*Problem details*:
Look through the material and copy each line holding "wrist".

*Data shown*:
-- Opening Marker --

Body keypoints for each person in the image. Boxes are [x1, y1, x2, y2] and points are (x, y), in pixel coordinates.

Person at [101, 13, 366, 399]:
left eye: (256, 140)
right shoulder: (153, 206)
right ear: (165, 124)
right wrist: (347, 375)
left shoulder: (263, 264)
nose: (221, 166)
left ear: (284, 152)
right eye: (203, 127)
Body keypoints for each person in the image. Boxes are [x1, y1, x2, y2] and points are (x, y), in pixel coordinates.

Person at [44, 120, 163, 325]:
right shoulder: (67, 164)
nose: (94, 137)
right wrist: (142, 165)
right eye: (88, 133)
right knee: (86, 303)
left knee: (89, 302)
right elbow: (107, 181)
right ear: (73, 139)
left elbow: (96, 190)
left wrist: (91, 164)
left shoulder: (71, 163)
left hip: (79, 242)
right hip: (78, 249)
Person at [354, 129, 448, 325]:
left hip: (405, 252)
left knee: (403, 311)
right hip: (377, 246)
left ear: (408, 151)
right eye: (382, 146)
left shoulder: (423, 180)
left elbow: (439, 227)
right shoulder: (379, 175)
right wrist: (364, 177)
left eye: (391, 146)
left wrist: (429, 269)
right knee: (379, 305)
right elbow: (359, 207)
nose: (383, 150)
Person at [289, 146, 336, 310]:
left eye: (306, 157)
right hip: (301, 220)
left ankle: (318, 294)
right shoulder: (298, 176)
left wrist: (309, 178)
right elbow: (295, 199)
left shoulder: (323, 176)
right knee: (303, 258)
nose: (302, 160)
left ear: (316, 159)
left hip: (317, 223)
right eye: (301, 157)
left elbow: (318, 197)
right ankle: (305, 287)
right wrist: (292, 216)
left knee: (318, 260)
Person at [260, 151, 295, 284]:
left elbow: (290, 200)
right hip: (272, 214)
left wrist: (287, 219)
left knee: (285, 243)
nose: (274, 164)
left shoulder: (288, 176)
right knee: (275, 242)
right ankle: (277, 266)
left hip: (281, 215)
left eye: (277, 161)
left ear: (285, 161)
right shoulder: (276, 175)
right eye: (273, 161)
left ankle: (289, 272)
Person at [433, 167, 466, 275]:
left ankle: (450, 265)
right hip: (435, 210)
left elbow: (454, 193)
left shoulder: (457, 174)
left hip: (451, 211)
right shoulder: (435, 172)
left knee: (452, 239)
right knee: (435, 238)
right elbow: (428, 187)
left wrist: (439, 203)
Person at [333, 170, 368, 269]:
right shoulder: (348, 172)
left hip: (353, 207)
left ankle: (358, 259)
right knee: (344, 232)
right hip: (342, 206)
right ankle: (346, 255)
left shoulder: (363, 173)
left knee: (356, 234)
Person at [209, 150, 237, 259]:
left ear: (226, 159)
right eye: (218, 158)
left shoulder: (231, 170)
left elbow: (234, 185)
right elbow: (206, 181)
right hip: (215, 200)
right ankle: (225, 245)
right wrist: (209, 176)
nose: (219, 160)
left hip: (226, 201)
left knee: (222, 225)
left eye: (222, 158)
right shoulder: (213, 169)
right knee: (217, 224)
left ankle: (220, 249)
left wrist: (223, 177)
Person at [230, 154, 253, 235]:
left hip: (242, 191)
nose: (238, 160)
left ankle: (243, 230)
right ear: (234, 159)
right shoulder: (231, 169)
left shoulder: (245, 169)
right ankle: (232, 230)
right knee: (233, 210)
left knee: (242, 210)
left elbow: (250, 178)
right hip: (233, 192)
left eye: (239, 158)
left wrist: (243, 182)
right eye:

-- Closing Marker --

*Result of the task*:
right wrist: (347, 375)
right wrist: (142, 165)
left wrist: (91, 164)
right wrist: (364, 177)
left wrist: (429, 269)
left wrist: (309, 178)
right wrist: (292, 216)
left wrist: (287, 219)
left wrist: (439, 203)
right wrist: (209, 176)
left wrist: (223, 177)
left wrist: (243, 182)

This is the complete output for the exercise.